In his report to congress, Hu said the country would continue its efforts to build a clean government and fight corruption.
According to the statement, the Party and government would also strengthen supervision and education on leaders of state-owned enterprises (SOEs) to help them uphold integrity and stem corruption so as to promote the healthy development of SOEs.
The meeting urged China's Party discipline organs and government supervision departments to speed their work on setting a new plan to improve the anti-corruption system between 2008 and 2012.
The plan was designed to collect new ideas and measures to prevent corruption and punish corrupt officials.
It was decided at the meeting that the second plenary session of the CPC's 17th Central Commission for Discipline Inspection would be held in January.
In September, China established its first National Bureau of Corruption Prevention in a bid to stop corruption at its source by reforming systems and closing loopholes in policies.

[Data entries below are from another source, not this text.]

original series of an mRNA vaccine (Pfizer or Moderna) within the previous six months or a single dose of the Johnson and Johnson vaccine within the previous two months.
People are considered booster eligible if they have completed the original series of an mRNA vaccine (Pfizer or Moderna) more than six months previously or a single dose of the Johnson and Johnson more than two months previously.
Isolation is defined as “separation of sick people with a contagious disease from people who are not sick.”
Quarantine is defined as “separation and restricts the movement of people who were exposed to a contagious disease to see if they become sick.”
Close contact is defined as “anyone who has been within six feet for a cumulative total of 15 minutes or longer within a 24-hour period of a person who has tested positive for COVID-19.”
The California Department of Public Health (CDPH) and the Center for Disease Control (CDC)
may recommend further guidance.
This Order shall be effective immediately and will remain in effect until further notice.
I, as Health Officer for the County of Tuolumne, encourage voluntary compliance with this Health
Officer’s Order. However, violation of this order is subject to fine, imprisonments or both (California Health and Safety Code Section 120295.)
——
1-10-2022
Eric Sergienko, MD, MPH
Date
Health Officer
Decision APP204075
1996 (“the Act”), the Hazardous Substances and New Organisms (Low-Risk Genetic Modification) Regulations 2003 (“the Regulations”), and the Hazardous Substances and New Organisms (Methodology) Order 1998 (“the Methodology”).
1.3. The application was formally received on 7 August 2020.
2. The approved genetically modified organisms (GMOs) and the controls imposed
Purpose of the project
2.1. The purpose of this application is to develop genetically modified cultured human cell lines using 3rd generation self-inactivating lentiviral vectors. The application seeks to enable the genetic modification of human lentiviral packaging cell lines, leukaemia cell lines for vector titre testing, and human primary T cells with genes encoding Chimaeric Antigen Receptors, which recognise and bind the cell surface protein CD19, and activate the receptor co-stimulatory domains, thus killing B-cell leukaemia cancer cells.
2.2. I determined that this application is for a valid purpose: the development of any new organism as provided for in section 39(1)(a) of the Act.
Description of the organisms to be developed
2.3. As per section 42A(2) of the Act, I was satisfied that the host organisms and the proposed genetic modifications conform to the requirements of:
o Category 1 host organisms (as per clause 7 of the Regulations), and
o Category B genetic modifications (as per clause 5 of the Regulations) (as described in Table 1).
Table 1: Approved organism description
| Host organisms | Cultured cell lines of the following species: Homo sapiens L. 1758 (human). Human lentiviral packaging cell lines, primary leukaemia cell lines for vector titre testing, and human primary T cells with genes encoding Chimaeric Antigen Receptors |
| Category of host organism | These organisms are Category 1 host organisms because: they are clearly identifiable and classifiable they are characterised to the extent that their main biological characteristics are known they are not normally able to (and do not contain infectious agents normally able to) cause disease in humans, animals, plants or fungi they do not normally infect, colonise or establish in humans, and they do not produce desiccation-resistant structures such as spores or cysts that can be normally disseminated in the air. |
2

A number of ministerial-level or higher Chinese officials have fallen to "serious corruption" charges in the last five years, including the former director of the National Bureau of Statistics Qiu Xiaohua, the former food and drug administration head Zheng Xiaoyu, and former Party head of Shanghai Chen Liangyu.
Last year, more than 90,000 officials were disciplined, accounting for 0.14 percent of the total CPC members.
In the latest case, He Minxu, former vice governor of Anhui Province, went on trial on December 5 on bribery charges.
Public prosecutors alleged that from 1991 to May 2006, during He's tenure in various posts -- as deputy labor bureau chief of Zhejiang, Lishui and Chizhou prefectural Party chief, as well as deputy governor of Anhui -- He solicited bribes totaling 8.41 million yuan ($1.12 million) from 27 organizations and individuals.
He was the first high-ranking official to be tried since the conclusion of the 17th National Congress of the Communist Party of China (CPC) in October.